# Aufgabenstellung
Stimmen die Aussagen (a), (b) und (c) mit dem Lesetext über die Inszenierung „Der Witwer von Venedig“ überein? Antworten Sie jeweils mit Ja oder Nein und zitieren Sie die entscheidenden Worte des Textes: (a) Gabrielle Wittkop war Französin. (b) Die Aristokratengesellschaft auf der Bühne besteht aus fünf Personen. (c) Wittkop starb im Januar.

# Lesetext
* * * * *

Bumbadabum-dibumbum. Irgendwo im verwinkelten Tacheles -Gebäude spielt sich ein Schlagzeuger warm. Abgehackte Rhythmen sickern dumpf durch die Wände des Theatersaals, aber hier drinnen scheint das niemanden zu kümmern – am wenigsten die fünfköpfige venezianische Aristokratengesellschaft auf der Bühne, die längst jedes Interesse an einer Realität jenseits ihrer dekadenten Obsessionen verloren hat. Da mag sich die Außenwelt noch so lautstark bemerkbar machen. „Der Witwer von Venedig“ basiert auf einer Romanvorlage der Französin Gabrielle Wittkop, die sich im vergangenen Dezember mit 82 Jahren das Leben nahm. Wie in Wittkops Buch wird auch in der Inszenierung des Theaters zum Westlichen Stadthirschen die Dekadenz des ausgehenden 18. Jahrhunderts zelebriert (weitere Vorstellungen: 6.–8., 18.–21., 24.–26., 28. Juni, 20.30 Uhr).

* * * * *

# Datenzeilen
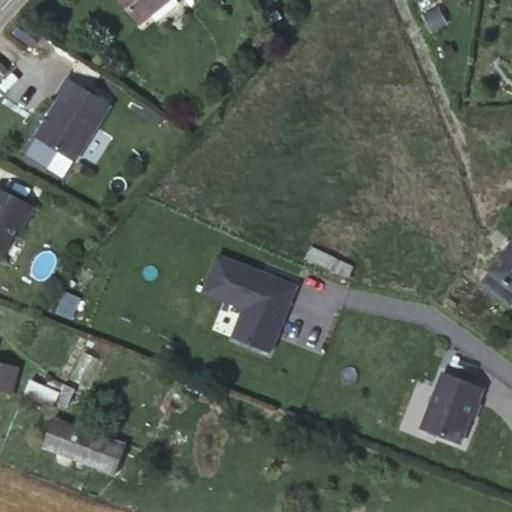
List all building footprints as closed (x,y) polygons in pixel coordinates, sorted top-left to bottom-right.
[(120,0),(140,23),(167,0),(120,0)] [(437,9),(424,16),(432,32),(446,25),(437,9)] [(60,94),(63,96),(37,136),(75,161),(112,105),(71,78),(60,94)] [(34,206),(0,187),(0,259),(16,230),(20,233),(34,206)] [(330,255),(335,246),(321,239),(316,249),(330,255)] [(511,242),(489,270),(490,272),(482,282),(509,304),(511,300),(511,242)] [(330,255),(316,249),(311,246),(306,256),(348,277),(353,266),(330,255)] [(264,271),(221,252),(205,288),(245,306),(232,335),(269,351),(298,286),(274,276),(269,278),(262,275),(264,271)] [(0,389),(10,392),(17,367),(0,362),(0,389)] [(444,372),(423,429),(460,443),(470,419),(473,420),(480,403),(478,402),(483,387),(444,372)] [(54,403),(59,392),(30,380),(24,395),(52,408),(54,403)] [(63,384),(59,392),(54,403),(65,407),(73,389),(63,384)] [(115,474),(126,445),(53,417),(42,446),(115,474)]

* * * * *

# Lösung
(a) Ja: „der Französin Gabrielle Wittkop“
(b) Ja: „die fünfköpfige venezianische Aristokratengesellschaft“
(c) Nein: „im vergangenen Dezember“